Duong Huong Thu, Huynh Nam Cong-Nhat, Nguyen Chi Thi-Kim, Le Linh Gia-Hoang, Nguyen Khoa Dang, Nguyen Hieu Trong, Tu Lan Ngoc-Ly, Tran Nam Huynh-Bao, Giang Hoa, Nguyen Hoai-Nghia, Ho Chuong Quoc, Hoang Hung Trong, Dang Thinh Huy-Quoc, Thai Tu Anh, Cao Dong Van
Faculty of Odonto-stomatology, University of Medicine and Pharmacy at Ho Chi Minh City, Ho Chi Minh City, Viet Nam.
Center for Molecular Biomedicine, University of Medicine and Pharmacy at Ho Chi Minh City, Ho Chi Minh City, Viet Nam.
J Dent Sci. 2024 Dec;19(Suppl 1):S81-S90. doi: 10.1016/j.jds.2024.08.013. Epub 2024 Aug 28.
BACKGROUND/PURPOSE: Oral squamous cell carcinoma (OSCC) is notorious for its low survival rates, due to the advanced stage at which it is commonly diagnosed. To enhance early detection and improve prognostic assessments, our study harnesses the power of machine learning (ML) to dissect and interpret complex patterns within mRNA-sequencing (RNA-seq) data and clinical-histopathological features.
206 retrospective Vietnamese OSCC formalin-fixed paraffin-embedded (FFPE) tumor samples, of which 101 were subjected to RNA-seq for classification based on gene expression. Then, learning models were built based on clinical-histopathological data to predict OSCC subtypes and propose potential biomarkers for the remaining 105 samples.
2 distinct groups of OSCC with different clinical-histopathological characteristics and gene expression. Subgroup 1 was characterized by severe histopathologic features with immune response and apoptosis signatures while subgroup 2 was denoted by more clinical/pathological features, cell division and malignant signatures. XGBoost and SVM (Support Vector Machine) models showed the best performance in predicting subtype OSCC. The study also proposed 12 candidate genes as potential biomarkers for OSCC subtypes (6/group).
The study identified characteristics of Vietnamese OSCC patients through a combination of mRNA sequencing and clinical-histopathological analysis. It contributes to the insight into the tumor microenvironment of OSCC and provides accurate ML models for biomarker prediction using clinical-histopathological features.
背景/目的:口腔鳞状细胞癌(OSCC)因其通常在晚期才被诊断出来,生存率较低而声名狼藉。为了加强早期检测并改善预后评估,我们的研究利用机器学习(ML)的力量来剖析和解读mRNA测序(RNA-seq)数据以及临床组织病理学特征中的复杂模式。
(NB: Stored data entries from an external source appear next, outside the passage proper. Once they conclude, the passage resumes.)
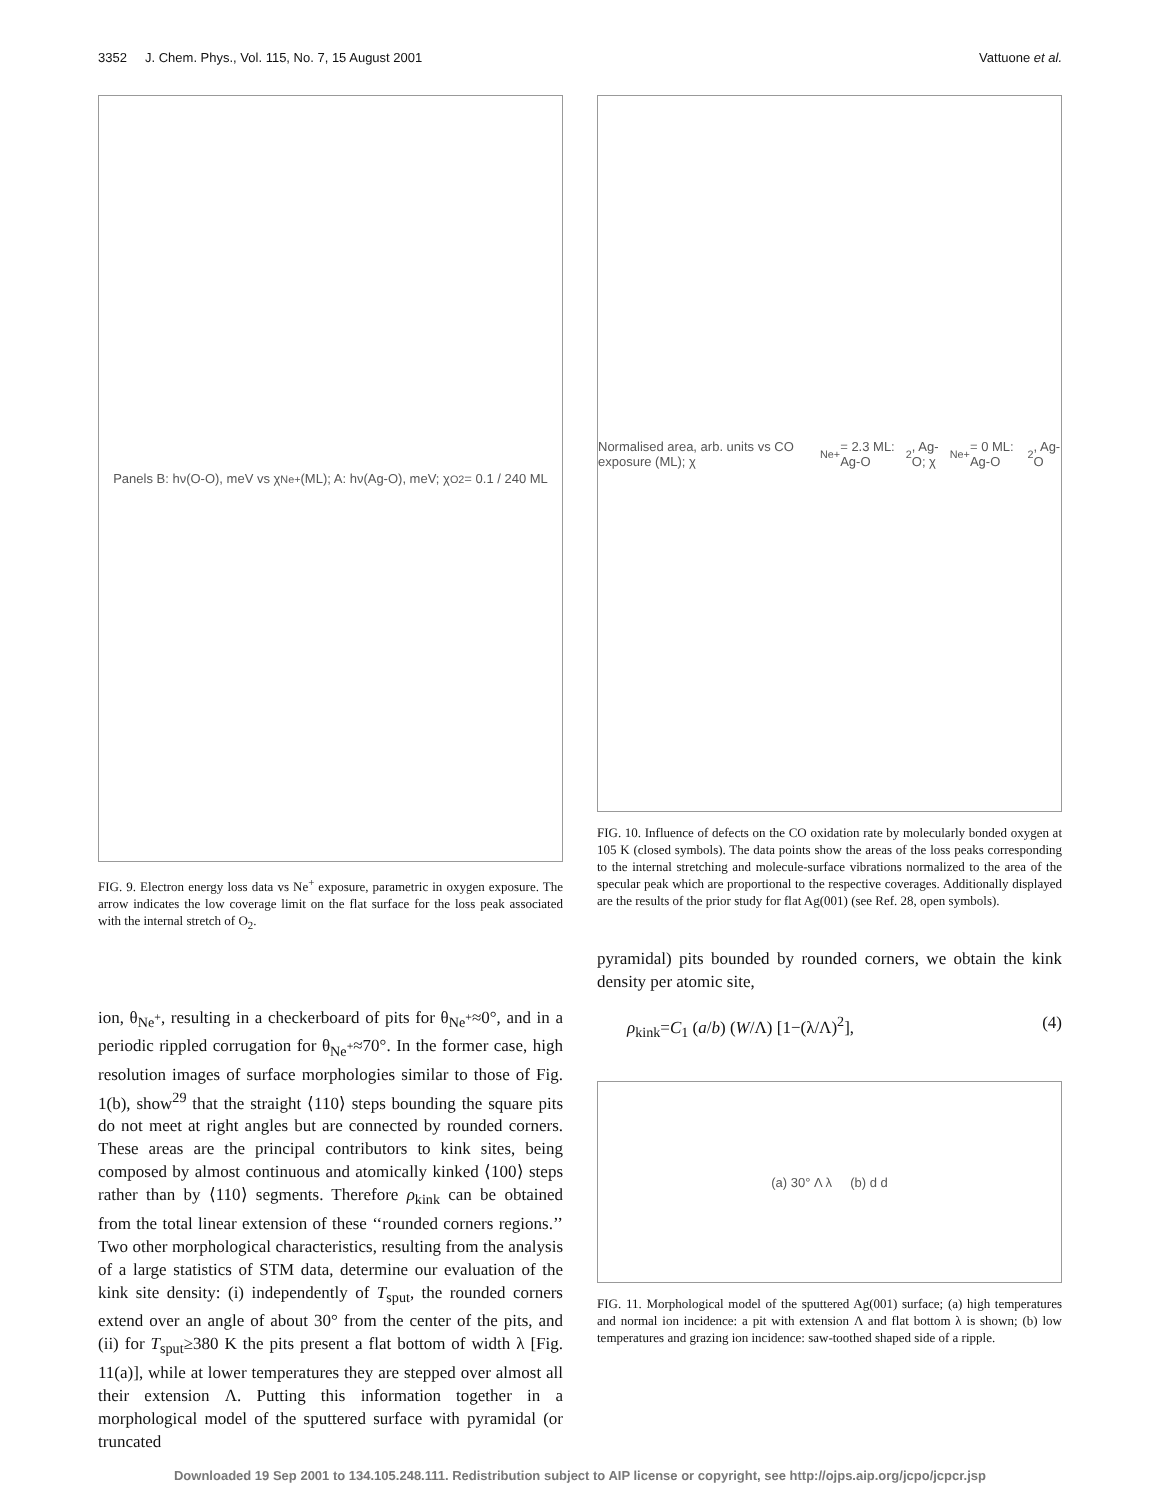3352 J. Chem. Phys., Vol. 115, No. 7, 15 August 2001 Vattuone et al.
Panels B: hν(O-O), meV vs χ<sub>Ne+</sub> (ML); A: hν(Ag-O), meV; χ<sub>O2</sub> = 0.1 / 240 ML
FIG. 9. Electron energy loss data vs Ne<sup>+</sup> exposure, parametric in oxygen exposure. The arrow indicates the low coverage limit on the flat surface for the loss peak associated with the internal stretch of O<sub>2</sub>.
ion, θ<sub>Ne<sup>+</sup></sub>, resulting in a checkerboard of pits for θ<sub>Ne<sup>+</sup></sub>≈0°, and in a periodic rippled corrugation for θ<sub>Ne<sup>+</sup></sub>≈70°. In the former case, high resolution images of surface morphologies similar to those of Fig. 1(b), show<sup>29</sup> that the straight ⟨110⟩ steps bounding the square pits do not meet at right angles but are connected by rounded corners. These areas are the principal contributors to kink sites, being composed by almost continuous and atomically kinked ⟨100⟩ steps rather than by ⟨110⟩ segments. Therefore ρ<sub>kink</sub> can be obtained from the total linear extension of these ‘‘rounded corners regions.’’ Two other morphological characteristics, resulting from the analysis of a large statistics of STM data, determine our evaluation of the kink site density: (i) independently of T<sub>sput</sub>, the rounded corners extend over an angle of about 30° from the center of the pits, and (ii) for T<sub>sput</sub>≥380 K the pits present a flat bottom of width λ [Fig. 11(a)], while at lower temperatures they are stepped over almost all their extension Λ. Putting this information together in a morphological model of the sputtered surface with pyramidal (or truncated
Normalised area, arb. units vs CO exposure (ML); χ<sub>Ne+</sub>= 2.3 ML: Ag-O<sub>2</sub>, Ag-O; χ<sub>Ne+</sub>= 0 ML: Ag-O<sub>2</sub>, Ag-O
FIG. 10. Influence of defects on the CO oxidation rate by molecularly bonded oxygen at 105 K (closed symbols). The data points show the areas of the loss peaks corresponding to the internal stretching and molecule-surface vibrations normalized to the area of the specular peak which are proportional to the respective coverages. Additionally displayed are the results of the prior study for flat Ag(001) (see Ref. 28, open symbols).
pyramidal) pits bounded by rounded corners, we obtain the kink density per atomic site,
ρ<sub>kink</sub>=C<sub>1</sub> (a/b) (W/Λ) [1−(λ/Λ)<sup>2</sup>], (4)
(a) 30° Λ λ (b) d d
FIG. 11. Morphological model of the sputtered Ag(001) surface; (a) high temperatures and normal ion incidence: a pit with extension Λ and flat bottom λ is shown; (b) low temperatures and grazing ion incidence: saw-toothed shaped side of a ripple.
Downloaded 19 Sep 2001 to 134.105.248.111. Redistribution subject to AIP license or copyright, see http://ojps.aip.org/jcpo/jcpcr.jsp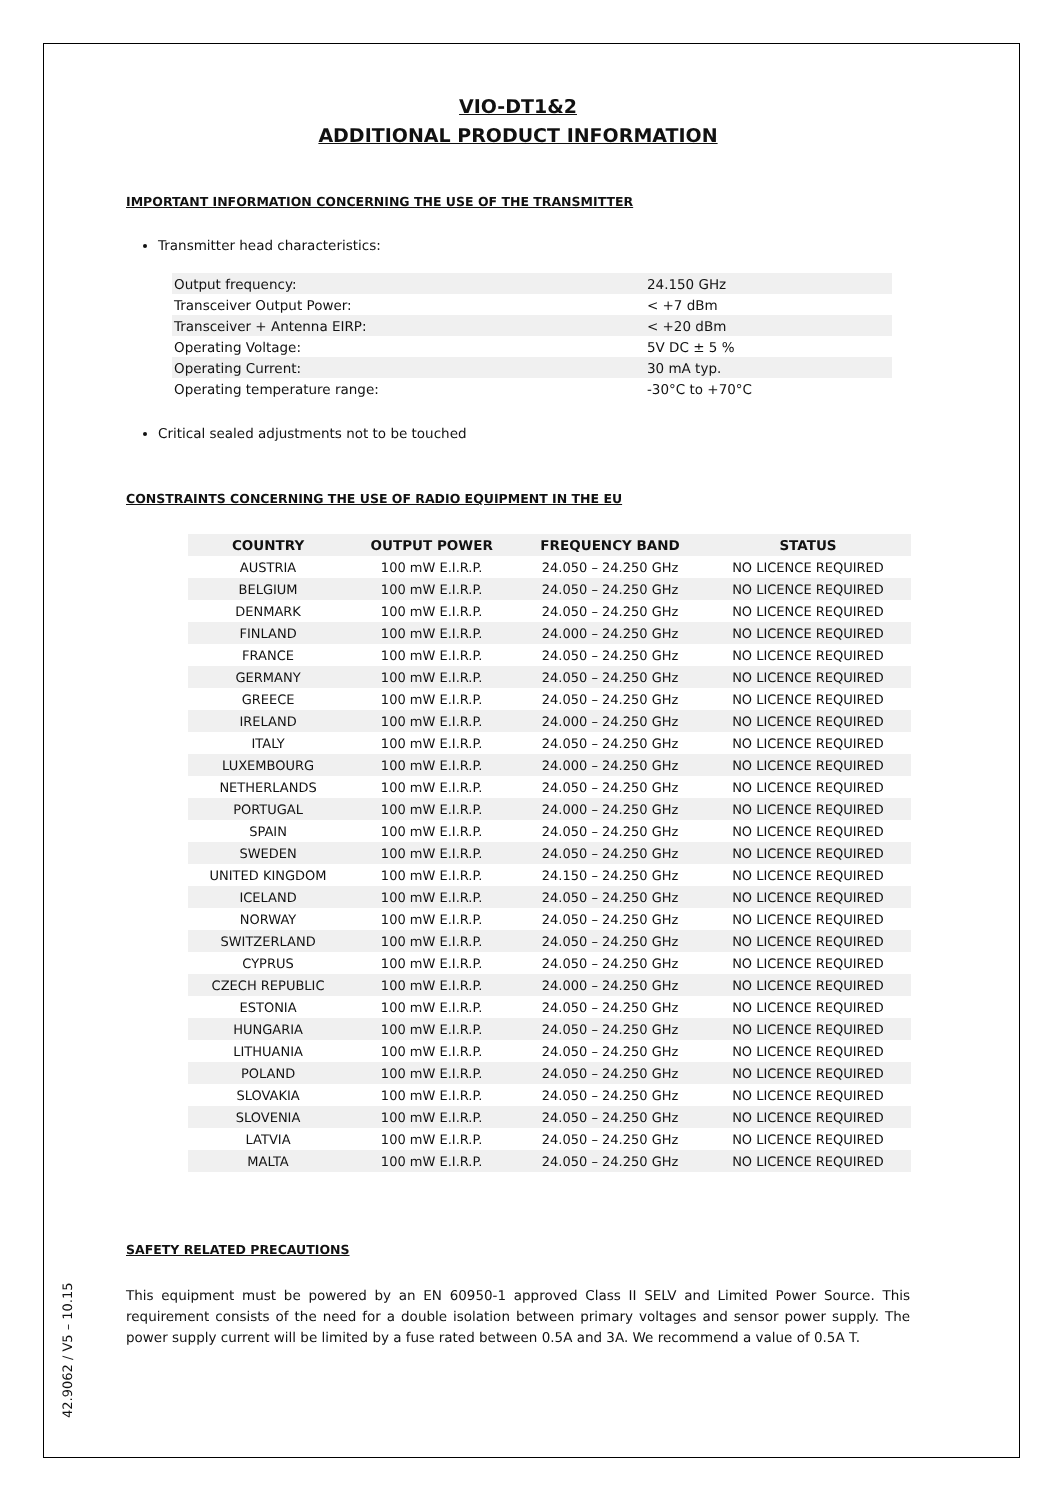42.9062 / V5 – 10.15
VIO-DT1&2
ADDITIONAL PRODUCT INFORMATION
IMPORTANT INFORMATION CONCERNING THE USE OF THE TRANSMITTER
Transmitter head characteristics:
| Output frequency: | 24.150 GHz |
| Transceiver Output Power: | < +7 dBm |
| Transceiver + Antenna EIRP: | < +20 dBm |
| Operating Voltage: | 5V DC ± 5 % |
| Operating Current: | 30 mA typ. |
| Operating temperature range: | -30°C to +70°C |
Critical sealed adjustments not to be touched
CONSTRAINTS CONCERNING THE USE OF RADIO EQUIPMENT IN THE EU
| COUNTRY | OUTPUT POWER | FREQUENCY BAND | STATUS |
| --- | --- | --- | --- |
| AUSTRIA | 100 mW E.I.R.P. | 24.050 – 24.250 GHz | NO LICENCE REQUIRED |
| BELGIUM | 100 mW E.I.R.P. | 24.050 – 24.250 GHz | NO LICENCE REQUIRED |
| DENMARK | 100 mW E.I.R.P. | 24.050 – 24.250 GHz | NO LICENCE REQUIRED |
| FINLAND | 100 mW E.I.R.P. | 24.000 – 24.250 GHz | NO LICENCE REQUIRED |
| FRANCE | 100 mW E.I.R.P. | 24.050 – 24.250 GHz | NO LICENCE REQUIRED |
| GERMANY | 100 mW E.I.R.P. | 24.050 – 24.250 GHz | NO LICENCE REQUIRED |
| GREECE | 100 mW E.I.R.P. | 24.050 – 24.250 GHz | NO LICENCE REQUIRED |
| IRELAND | 100 mW E.I.R.P. | 24.000 – 24.250 GHz | NO LICENCE REQUIRED |
| ITALY | 100 mW E.I.R.P. | 24.050 – 24.250 GHz | NO LICENCE REQUIRED |
| LUXEMBOURG | 100 mW E.I.R.P. | 24.000 – 24.250 GHz | NO LICENCE REQUIRED |
| NETHERLANDS | 100 mW E.I.R.P. | 24.050 – 24.250 GHz | NO LICENCE REQUIRED |
| PORTUGAL | 100 mW E.I.R.P. | 24.000 – 24.250 GHz | NO LICENCE REQUIRED |
| SPAIN | 100 mW E.I.R.P. | 24.050 – 24.250 GHz | NO LICENCE REQUIRED |
| SWEDEN | 100 mW E.I.R.P. | 24.050 – 24.250 GHz | NO LICENCE REQUIRED |
| UNITED KINGDOM | 100 mW E.I.R.P. | 24.150 – 24.250 GHz | NO LICENCE REQUIRED |
| ICELAND | 100 mW E.I.R.P. | 24.050 – 24.250 GHz | NO LICENCE REQUIRED |
| NORWAY | 100 mW E.I.R.P. | 24.050 – 24.250 GHz | NO LICENCE REQUIRED |
| SWITZERLAND | 100 mW E.I.R.P. | 24.050 – 24.250 GHz | NO LICENCE REQUIRED |
| CYPRUS | 100 mW E.I.R.P. | 24.050 – 24.250 GHz | NO LICENCE REQUIRED |
| CZECH REPUBLIC | 100 mW E.I.R.P. | 24.000 – 24.250 GHz | NO LICENCE REQUIRED |
| ESTONIA | 100 mW E.I.R.P. | 24.050 – 24.250 GHz | NO LICENCE REQUIRED |
| HUNGARIA | 100 mW E.I.R.P. | 24.050 – 24.250 GHz | NO LICENCE REQUIRED |
| LITHUANIA | 100 mW E.I.R.P. | 24.050 – 24.250 GHz | NO LICENCE REQUIRED |
| POLAND | 100 mW E.I.R.P. | 24.050 – 24.250 GHz | NO LICENCE REQUIRED |
| SLOVAKIA | 100 mW E.I.R.P. | 24.050 – 24.250 GHz | NO LICENCE REQUIRED |
| SLOVENIA | 100 mW E.I.R.P. | 24.050 – 24.250 GHz | NO LICENCE REQUIRED |
| LATVIA | 100 mW E.I.R.P. | 24.050 – 24.250 GHz | NO LICENCE REQUIRED |
| MALTA | 100 mW E.I.R.P. | 24.050 – 24.250 GHz | NO LICENCE REQUIRED |
SAFETY RELATED PRECAUTIONS
This equipment must be powered by an EN 60950-1 approved Class II SELV and Limited Power Source. This requirement consists of the need for a double isolation between primary voltages and sensor power supply. The power supply current will be limited by a fuse rated between 0.5A and 3A. We recommend a value of 0.5A T.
206例越南OSCC福尔马林固定石蜡包埋(FFPE)肿瘤样本,其中101例进行RNA-seq以基于基因表达进行分类。然后,基于临床组织病理学数据构建学习模型,以预测OSCC亚型并为其余105个样本提出潜在的生物标志物。
OSCC分为2个具有不同临床组织病理学特征和基因表达的不同组。亚组1的特征是具有免疫反应和凋亡特征的严重组织病理学特征,而亚组2则以更多临床/病理特征、细胞分裂和恶性特征为特征。XGBoost和支持向量机(SVM)模型在预测OSCC亚型方面表现最佳。该研究还提出了12个候选基因作为OSCC亚型的潜在生物标志物(每组6个)。
该研究通过结合mRNA测序和临床组织病理学分析,确定了越南OSCC患者的特征。它有助于深入了解OSCC的肿瘤微环境,并提供使用临床组织病理学特征进行生物标志物预测的准确ML模型。